UPDATE 2: Apparently the Microsoft guys moved / made a new article regarding this subject, the original link is gone and this is the new one: Multi-tenant SaaS database tenancy patterns (kudos to Shai Kerer)
Below is a link to a white-paper on Salesforce.com about how they implement multi-tenancy:
http://www.developerforce.com/media/ForcedotcomBookLibrary/Force.com_Multitenancy_WP_101508.pdf
They have 1 huge table w/ 500 string columns (Value0, Value1, ... Value500). Dates and Numbers are stored as strings in a format such that they can be converted to their native types at the database level. There are meta data tables that define the shape of the data model which can be unique per tenant. There are additional tables for indexing, relationships, unique values etc.
Why the hassle?
Each tenant can customize their own data schema at run-time without having to make changes at the database level (alter table etc). This is definitely the hard way to do something like this but is very flexible.
My experience (albeit SQL Server) is that multi-database is the way to go, where each client has their own database. So although I have no mySQL or Ruby On Rails experience, I'm hoping my input might add some value.
The reasons why include :
data security/disaster recovery. Each companies data is stored entirely separately from others giving reduced risk of data being compromised (thinking things like if you introduce a code bug that means something mistakenly looks at other client data when it shouldn't), minimizes potential loss to one client if one particular database gets corrupted etc. The perceived security benefits to the client are even greater (added bonus side effect!)
scalability. Essentially you'd be partitioning your data out to enable greater scalability - e.g. databases can be put on to different disks, you could bring multiple database servers online and move databases around easier to spread the load.
performance tuning. Suppose you have one very large client and one very small. Usage patterns, data volumes etc. can vary wildly. You can tune/optimise easier for each client should you need to.
I hope this does offer some useful input! There are more reasons, but my mind went blank. If it kicks back in, I'll update :)
EDIT:
Since I posted this answer, it's now clear that we're talking 10,000+ tenants. My experience is in hundreds of large scale databases - I don't think 10,000 separate databases is going to be too manageable for your scenario, so I'm now not favouring the multi-db approach for your scenario. Especially as it's now clear you're talking small data volumes for each tenant!
Keeping my answer here as anyway as it may have some use for other people in a similar boat (with fewer tenants)
As you mention the one database per tenant is an option and does have some larger trade-offs with it. It can work well at smaller scale such as a single digit or low 10's of tenants, but beyond that it becomes harder to manage. Both just the migrations but also just in keeping the databases up and running.
The per schema model isn't only useful for unique schemas for each, though still running migrations across all tenants becomes difficult and at 1000's of schemas Postgres can start to have troubles.

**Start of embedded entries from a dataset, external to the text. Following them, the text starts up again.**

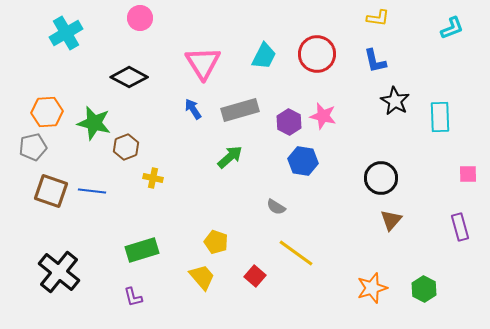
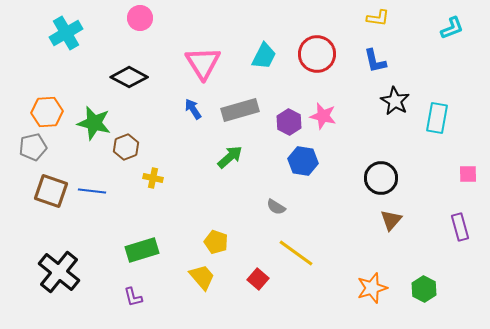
cyan rectangle: moved 3 px left, 1 px down; rotated 12 degrees clockwise
red square: moved 3 px right, 3 px down
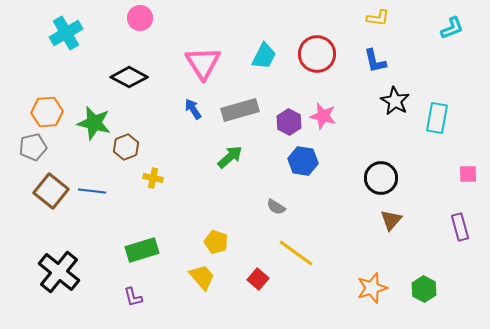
brown square: rotated 20 degrees clockwise
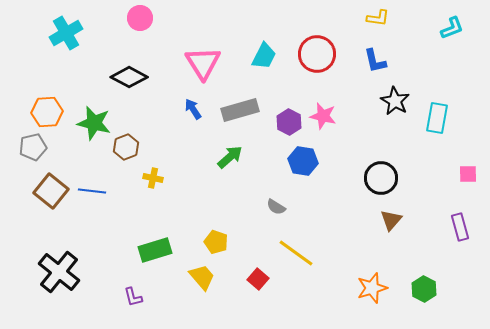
green rectangle: moved 13 px right
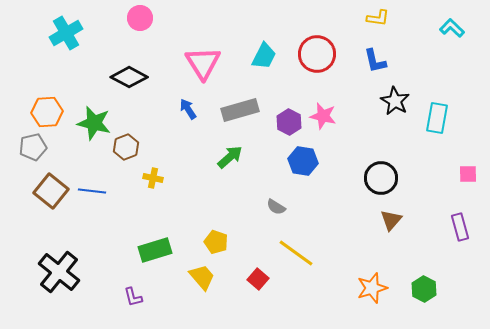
cyan L-shape: rotated 115 degrees counterclockwise
blue arrow: moved 5 px left
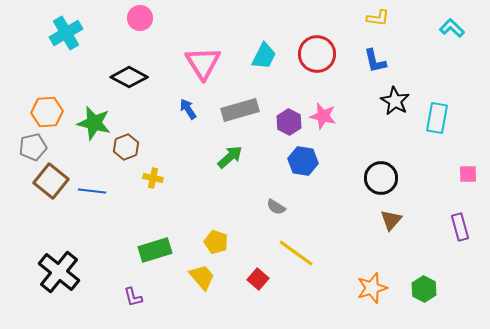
brown square: moved 10 px up
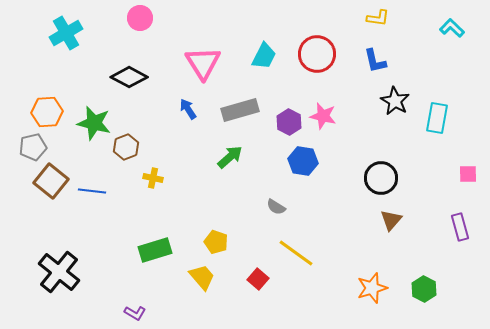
purple L-shape: moved 2 px right, 16 px down; rotated 45 degrees counterclockwise
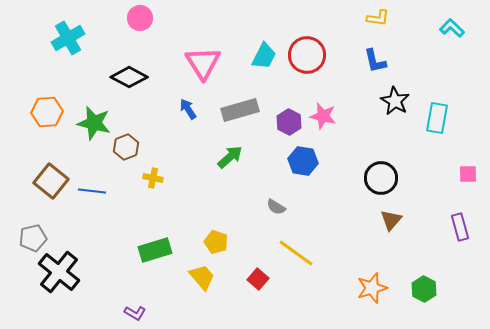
cyan cross: moved 2 px right, 5 px down
red circle: moved 10 px left, 1 px down
gray pentagon: moved 91 px down
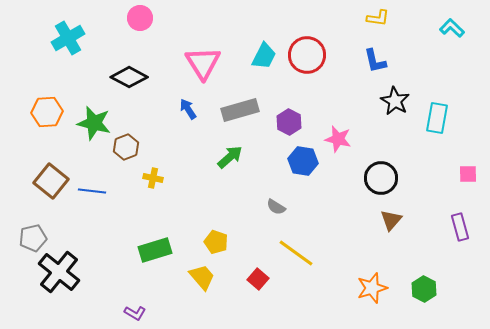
pink star: moved 15 px right, 23 px down
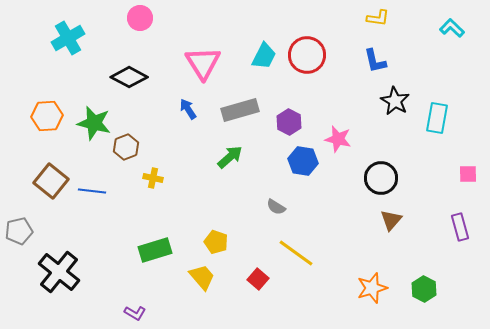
orange hexagon: moved 4 px down
gray pentagon: moved 14 px left, 7 px up
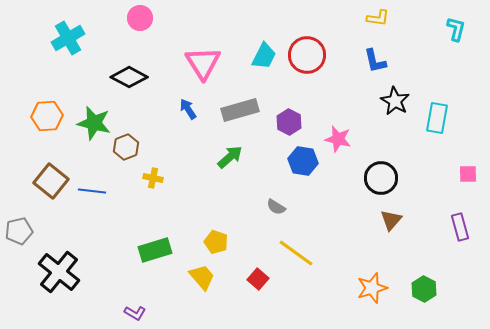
cyan L-shape: moved 4 px right, 1 px down; rotated 60 degrees clockwise
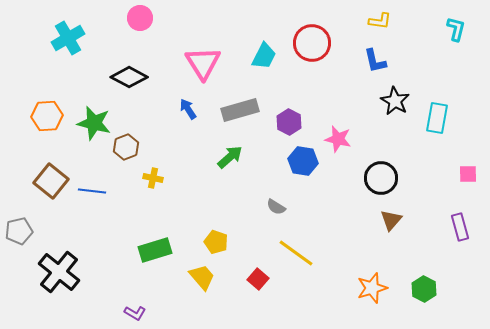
yellow L-shape: moved 2 px right, 3 px down
red circle: moved 5 px right, 12 px up
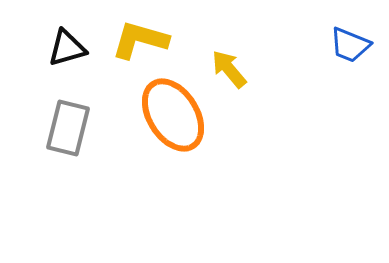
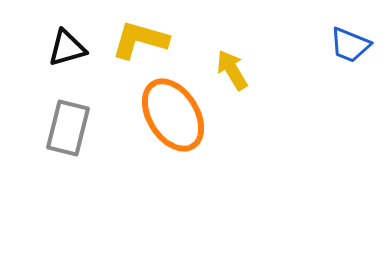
yellow arrow: moved 3 px right, 1 px down; rotated 9 degrees clockwise
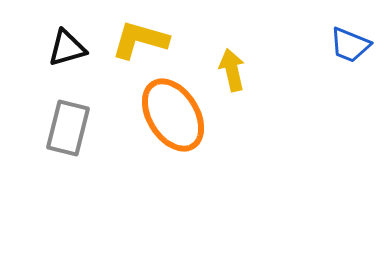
yellow arrow: rotated 18 degrees clockwise
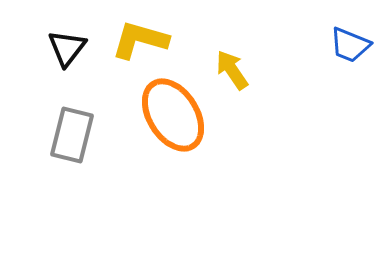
black triangle: rotated 36 degrees counterclockwise
yellow arrow: rotated 21 degrees counterclockwise
gray rectangle: moved 4 px right, 7 px down
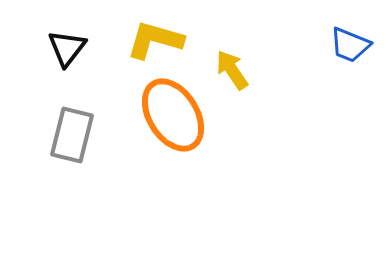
yellow L-shape: moved 15 px right
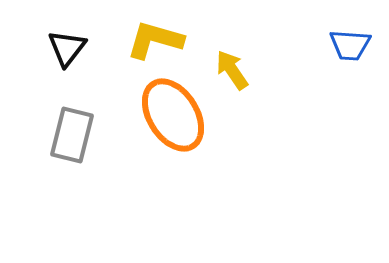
blue trapezoid: rotated 18 degrees counterclockwise
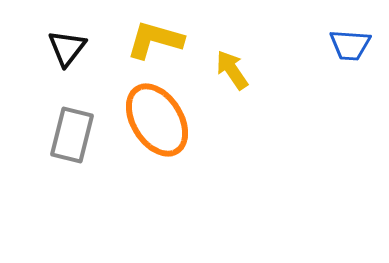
orange ellipse: moved 16 px left, 5 px down
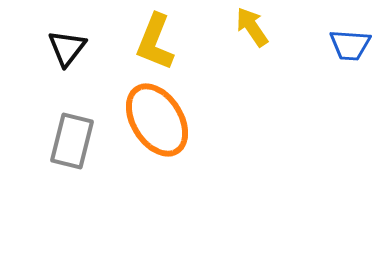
yellow L-shape: moved 2 px down; rotated 84 degrees counterclockwise
yellow arrow: moved 20 px right, 43 px up
gray rectangle: moved 6 px down
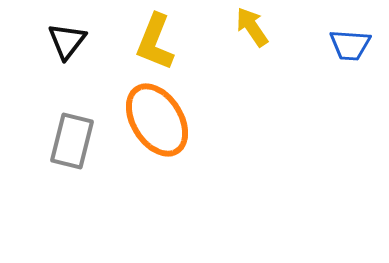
black triangle: moved 7 px up
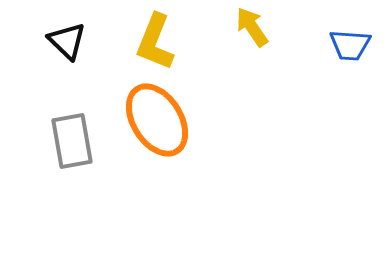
black triangle: rotated 24 degrees counterclockwise
gray rectangle: rotated 24 degrees counterclockwise
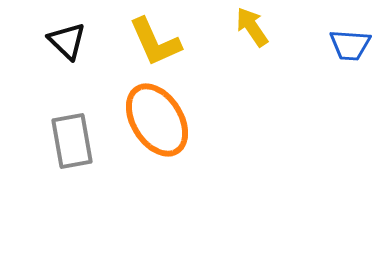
yellow L-shape: rotated 46 degrees counterclockwise
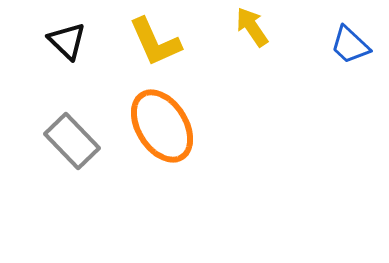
blue trapezoid: rotated 39 degrees clockwise
orange ellipse: moved 5 px right, 6 px down
gray rectangle: rotated 34 degrees counterclockwise
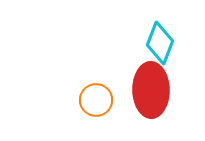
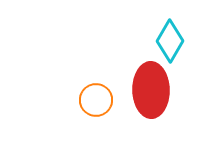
cyan diamond: moved 10 px right, 2 px up; rotated 9 degrees clockwise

A more scalable approach is absolutely having tenants randomly distributed, stored in the same database, but across different logical shards (or tables). Depending on your language there are a number of libraries that can help with this. If you're using Rails there is a library to enfore the tenancy acts_as_tenant, it helps ensure your tenant queries only pull back that data. There's also a gem apartment - though it uses the schema model it does help with the migrations across all schemas. If you're using Django there's a number but one of the more popular ones seems to be across schemas. All of these help more at the application level. If you're looking for something more at the database level directly, Citus focuses on making this type of sharding for multi-tenancy work more out of the box with Postgres.